WORK REQUEST.
Working from the listing below, pick each line containing the word "buttons" and copy it.

MATERIALS PROVIDED.
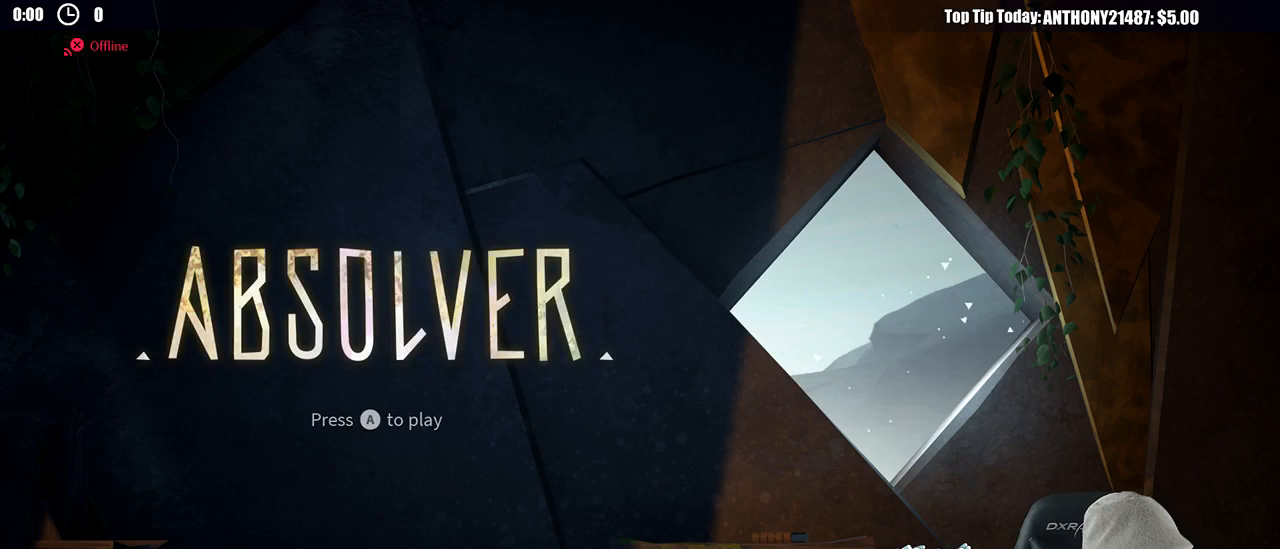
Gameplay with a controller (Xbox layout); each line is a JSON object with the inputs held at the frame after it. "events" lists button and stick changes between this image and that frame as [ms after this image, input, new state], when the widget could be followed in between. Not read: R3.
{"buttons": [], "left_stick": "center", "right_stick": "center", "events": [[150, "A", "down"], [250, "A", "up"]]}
...
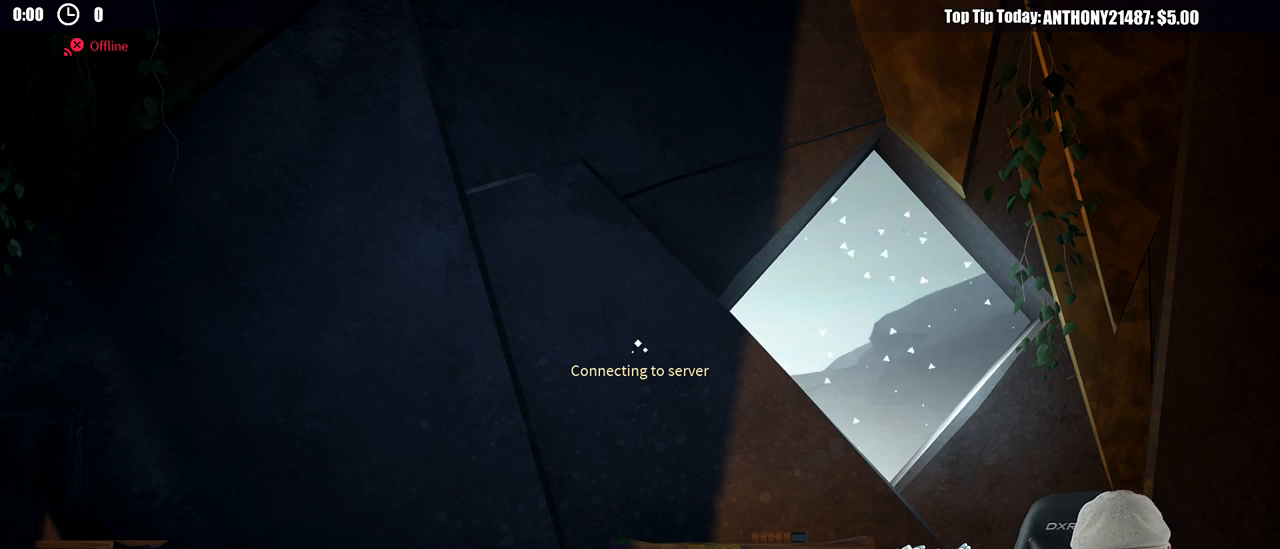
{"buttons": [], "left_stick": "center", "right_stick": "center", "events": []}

RESPONSE TO THIS EXERCISE.
{"buttons": [], "left_stick": "center", "right_stick": "center", "events": [[150, "A", "down"], [250, "A", "up"]]}
{"buttons": [], "left_stick": "center", "right_stick": "center", "events": []}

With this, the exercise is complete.